After a false alarm last month, the first lawsuit to test the GPL in the US has actually settled.

The Software Freedom Law Center (SFLC) announced yesterday that it has reached an agreement with Monsoon Multimedia to end the SFLC's copyright infringement suit against the company.

The lawsuit accused Monsoon of violating GPL version 2 by distributing GPL-licensed software without making the source code available. The plaintiffs, makers of the Unix utility collection BusyBox, alleged that Monsoon included BusyBox in the firmware for its media products and made the executable version of the firmware available for download on its website without ever offering up the firmware's source.

The plaintiffs argued that this violation of the GPL revoked the contingent license contained therein. With the license to use the software gone, according to the plaintiffs, the distribution of BusyBox infringed on their copyright in the program, and they requested money damages and an injunction preventing any further copying.

Shortly after the SFLC filed the suit, Monsoon released a statement that it had entered into negotiations with the SFLC in order to end the suit by coming into compliance with the GPL's requirements.

Many members of the press (but not El Reg, of course) jumped on this announcement as a declaration that the case had already settled.

Not so, said the SFLC. The organization wanted more than mere compliance. It believed that allowing firms to wriggle out of infringement lawsuits by simply doing what they should have done in the first place would remove any incentive to comply with the GPL, thus robbing it of its teeth.

With the actual settlement announced yesterday, the SFLC got what it was holding out for: money. The agreement includes an "undisclosed amount of financial consideration" for the plaintiffs, and also requires Monsoon to publish the source code, appoint an Open Source Compliance Officer and notify previous recipients of the software about their rights under the GPL.

Cyberlaw aficionados, on the other hand, didn't get what they had hoped for: a legal showdown that would have tested the very foundations of the GPL. Since the case settled, nothing legally binding came out of it, leaving the exact status of the GPL in murky legal waters - especially after a decision handed down in August by a federal judge in California.

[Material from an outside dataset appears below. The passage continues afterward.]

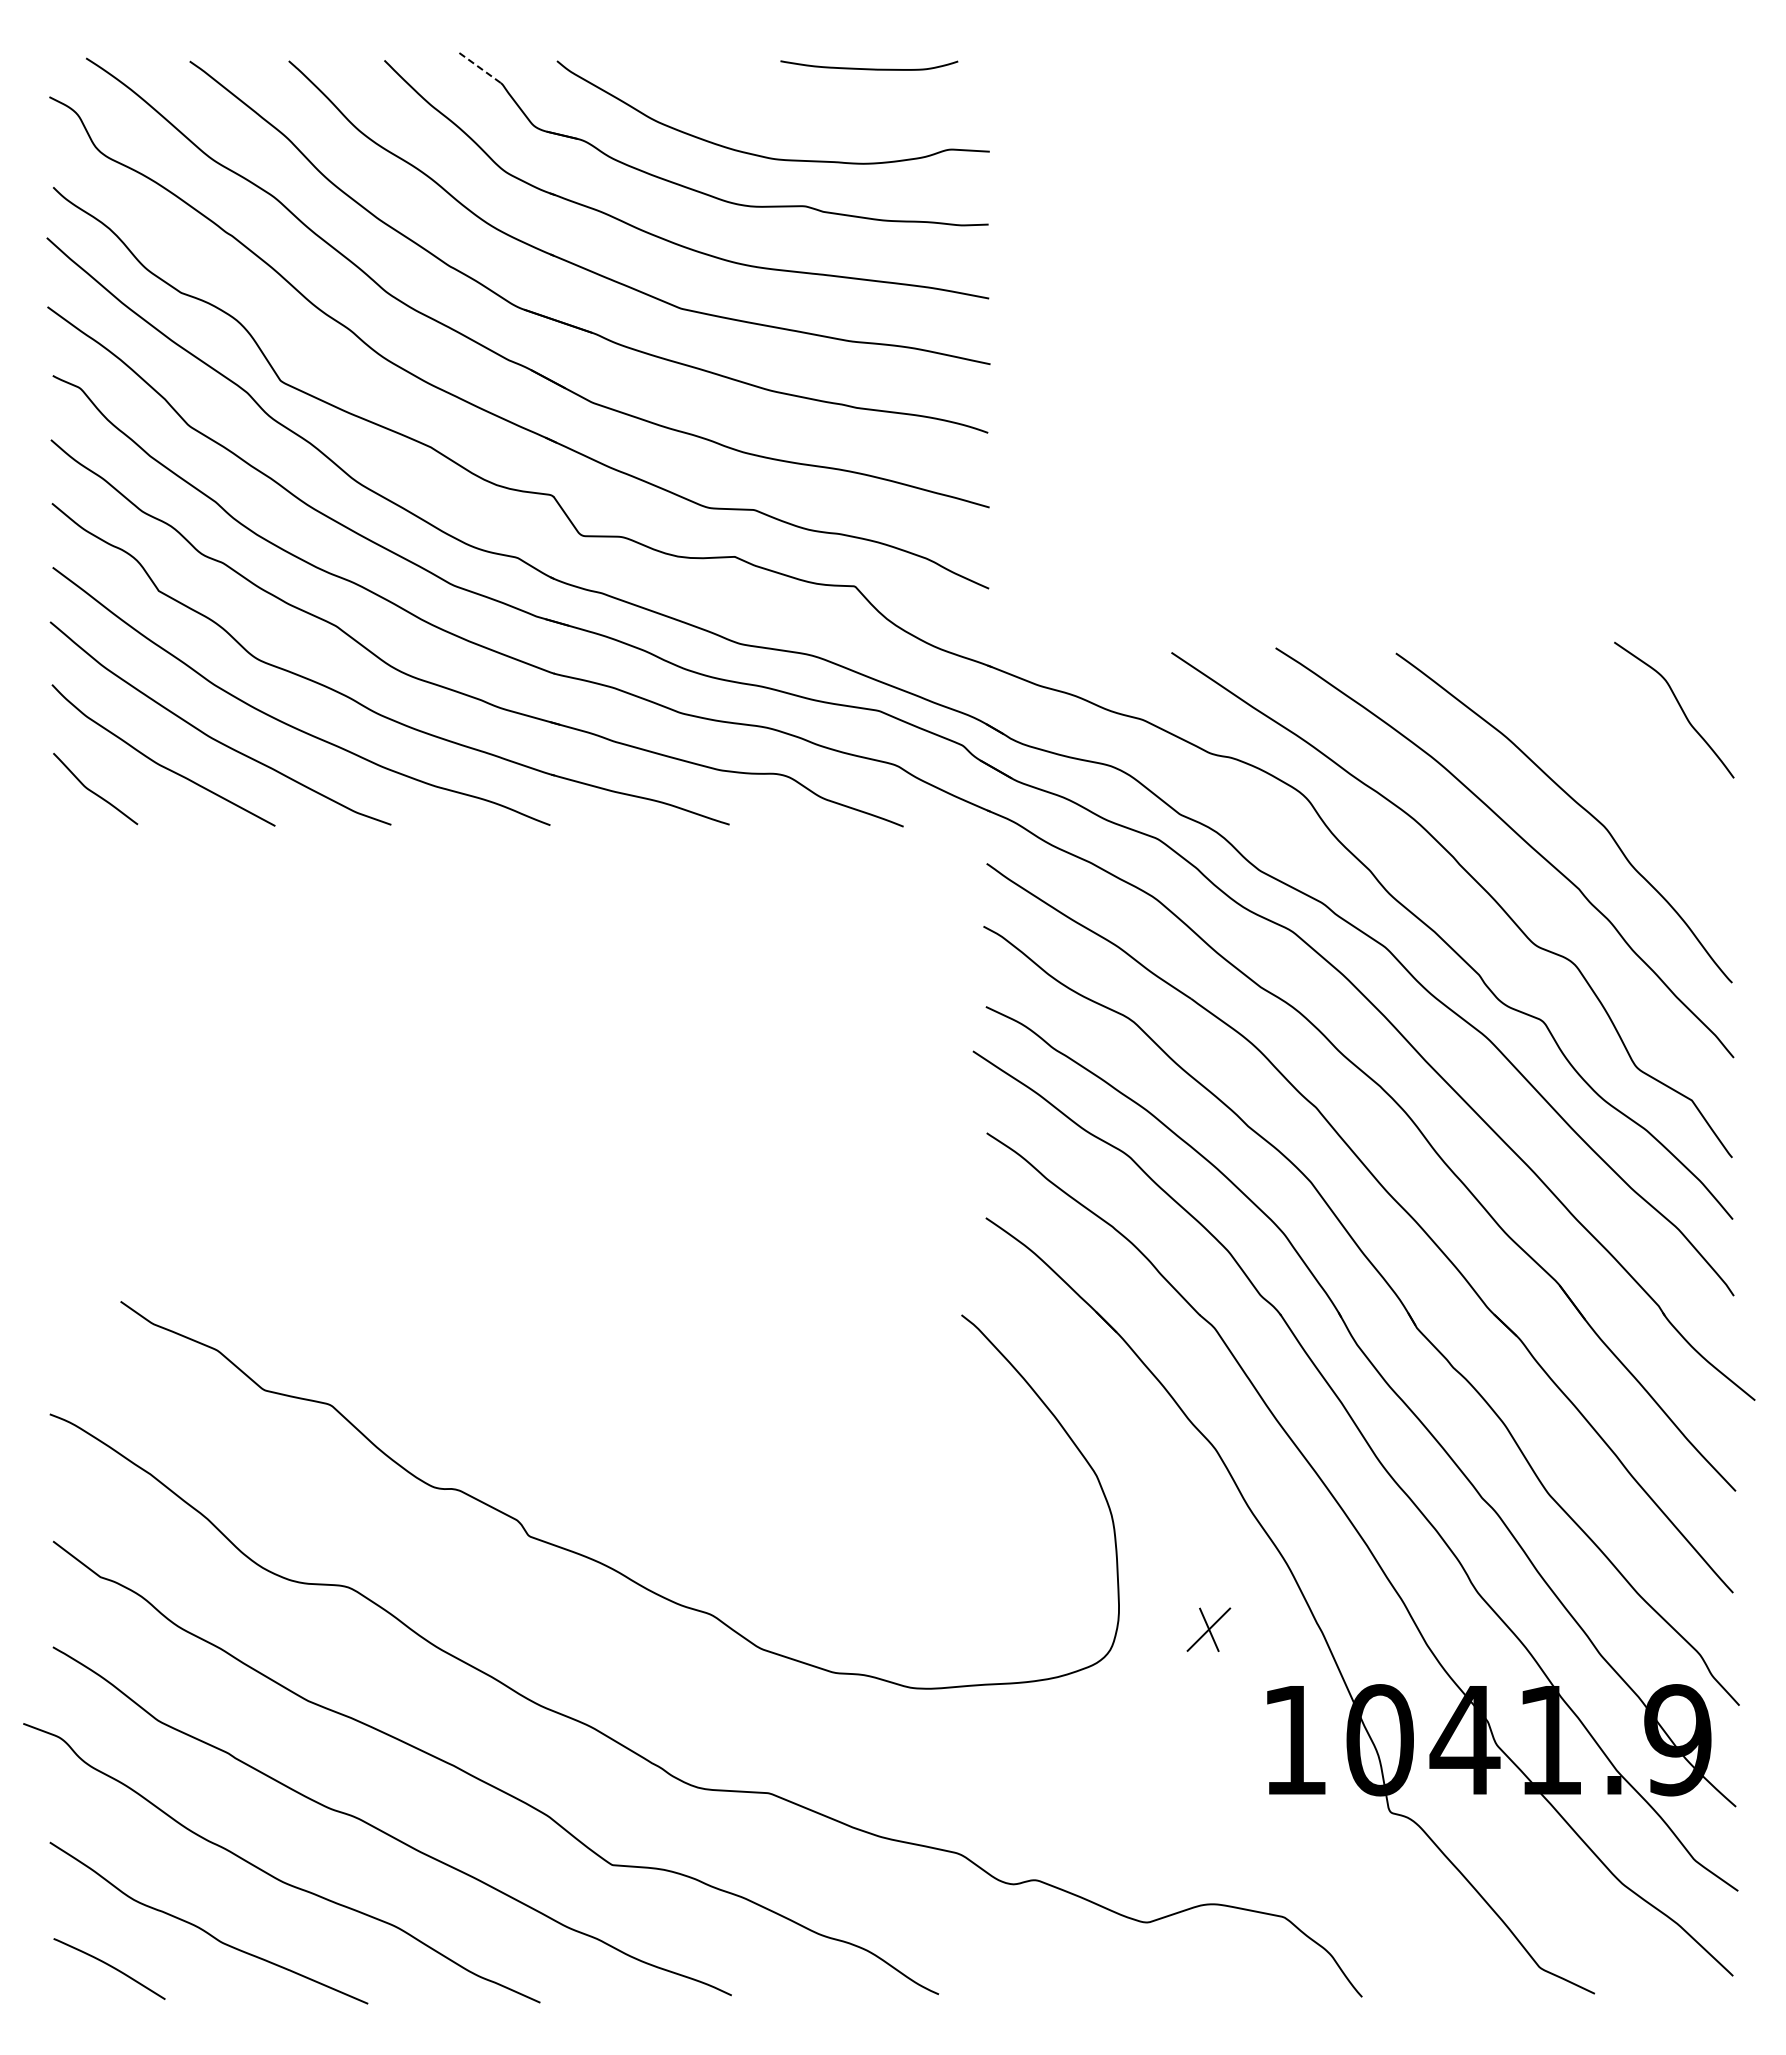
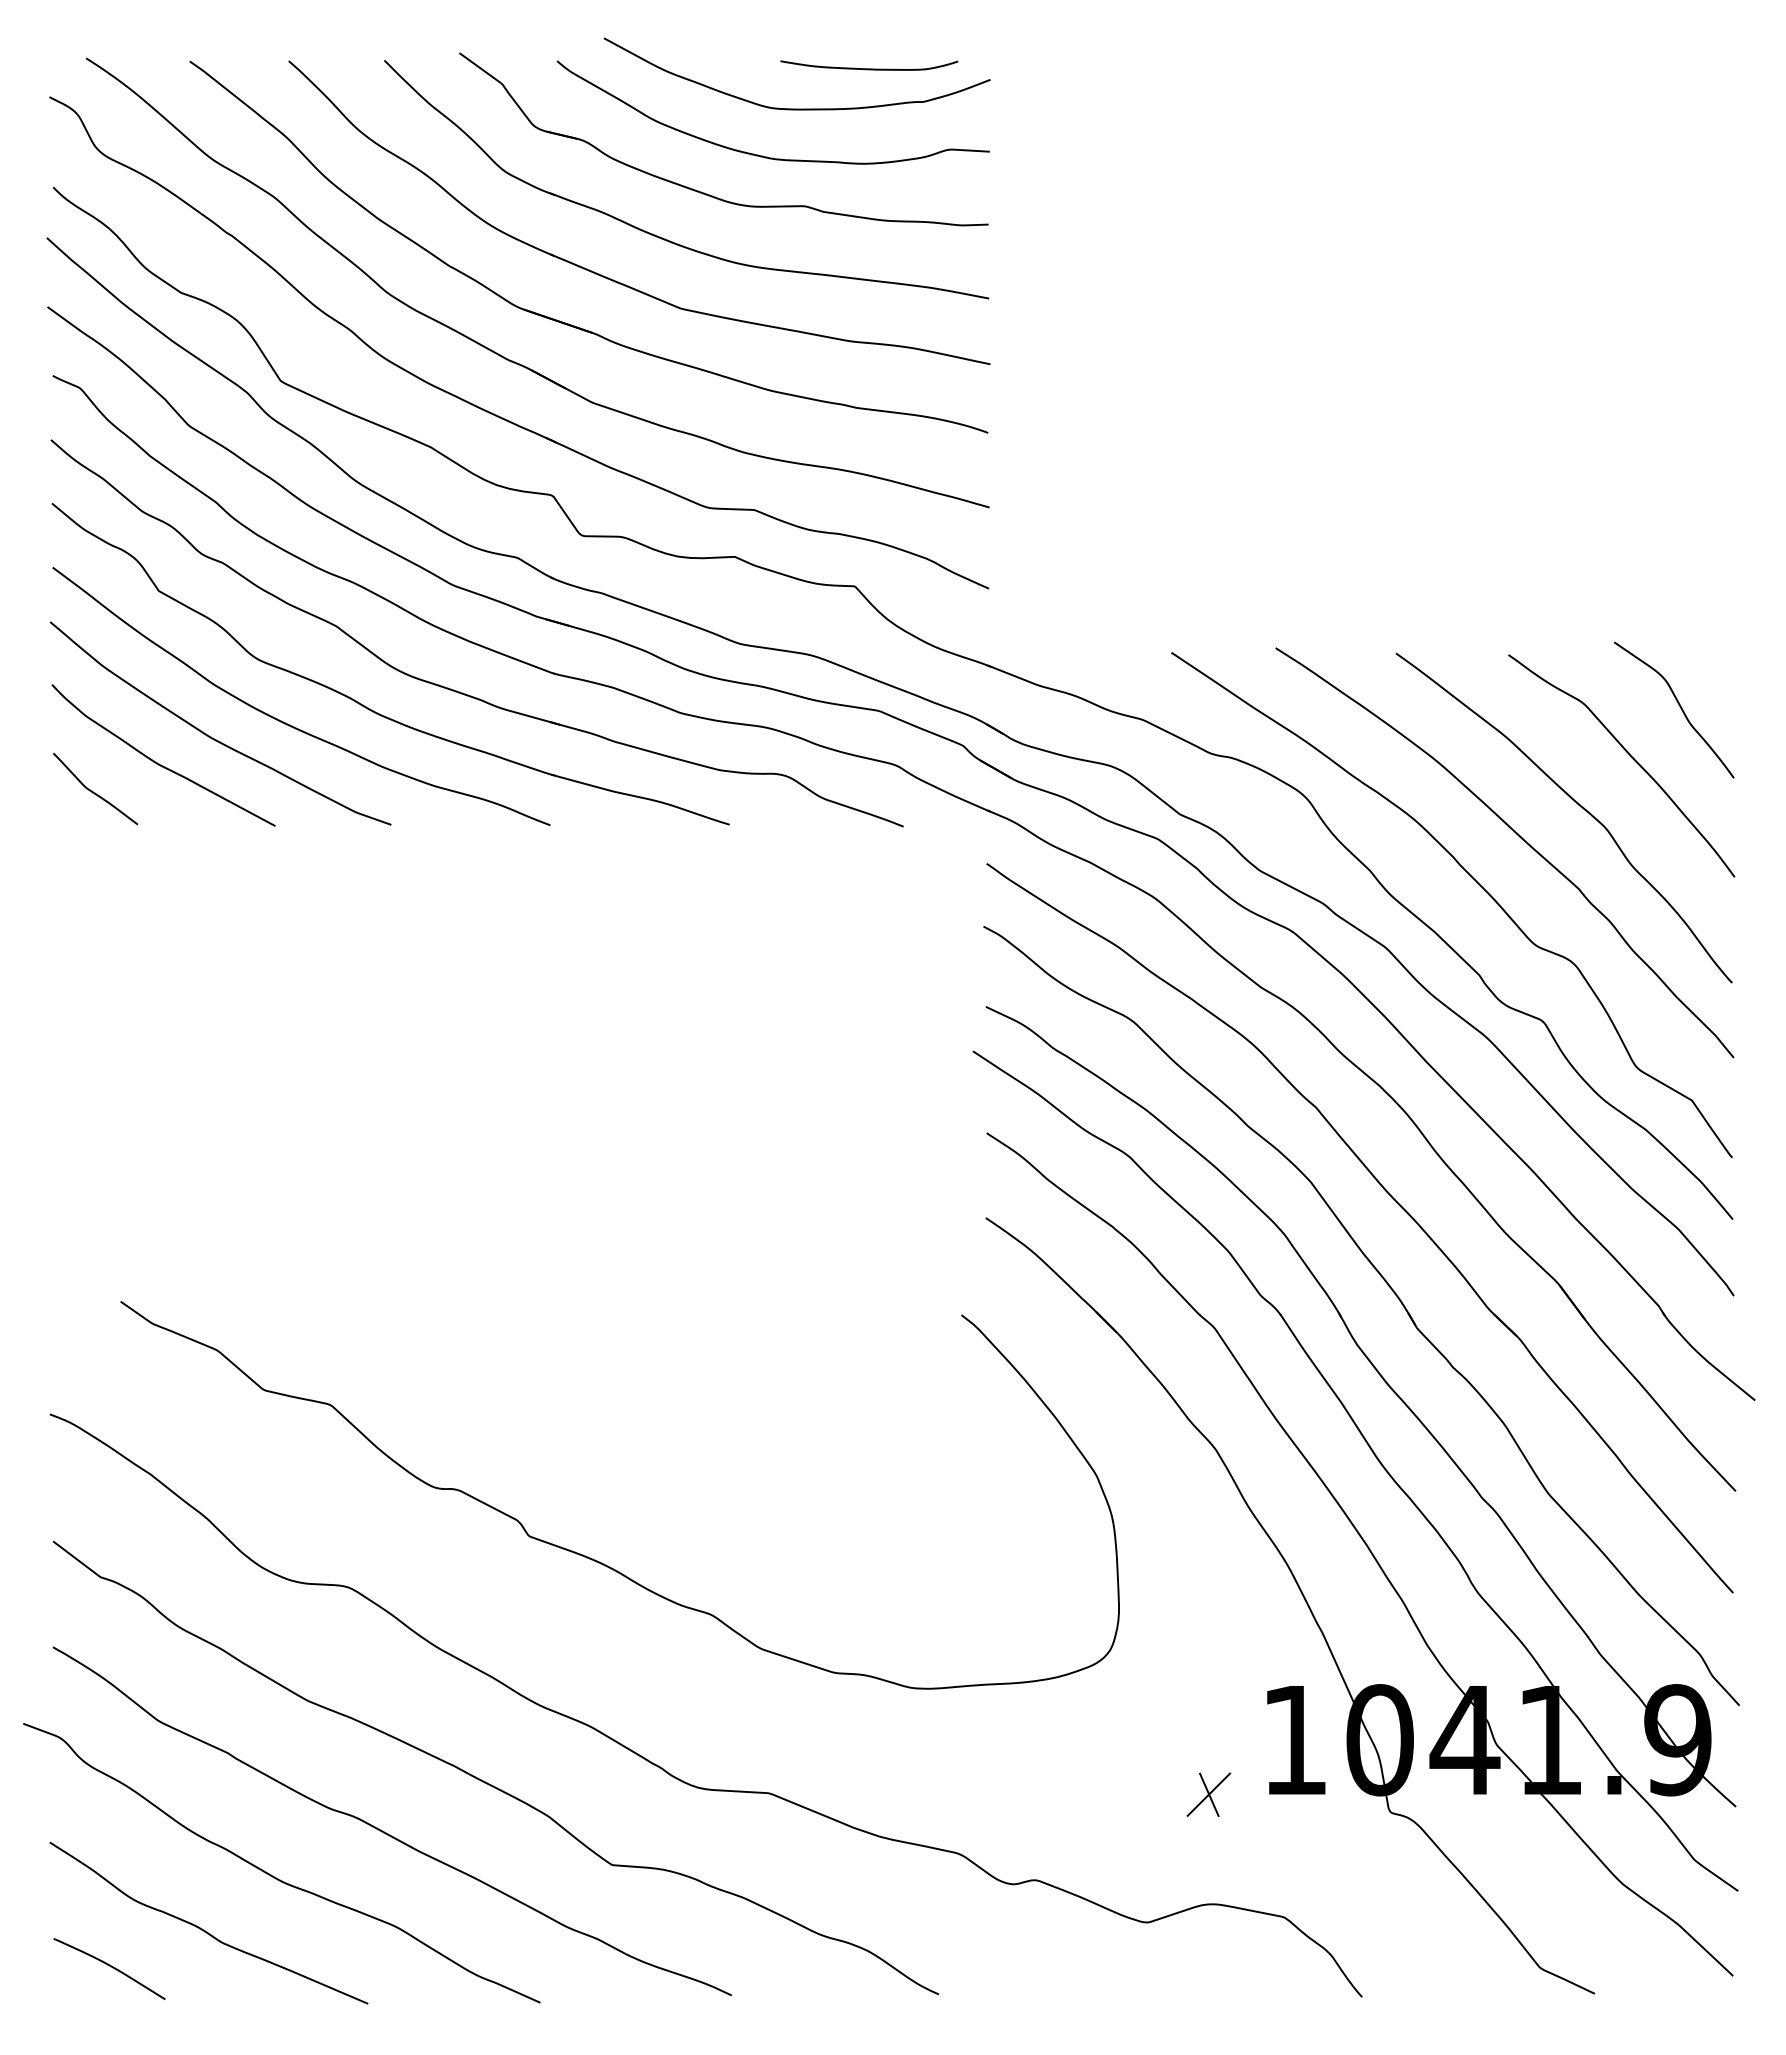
line at (480, 68): dashed -> solid
curve at (796, 108): none -> present
curve at (1630, 757): none -> present
part at (1208, 1629) position: (1208, 1629) -> (1208, 1794)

That ruling held that plaintiffs could not pursue an injunction under copyright law for a violation of a different flavor of open source license, the Artistic License. Instead, the court treated the attribution requirement contained in the license as a condition on a contract, which foreclosed on the possibility of an injunction, or any other remedy under copyright law.

This removed a major tool for open source rights holders to enforce the Artistic License, and sent ripples of alarm through the open source community. Legal types saw the SFLC's suit as a chance to test the GPL to find out if courts interpreting the GPL would agree with the California judge's reasoning.

Now, however, it looks as though they'll have to wait until the second GPL lawsuit is filed in the US.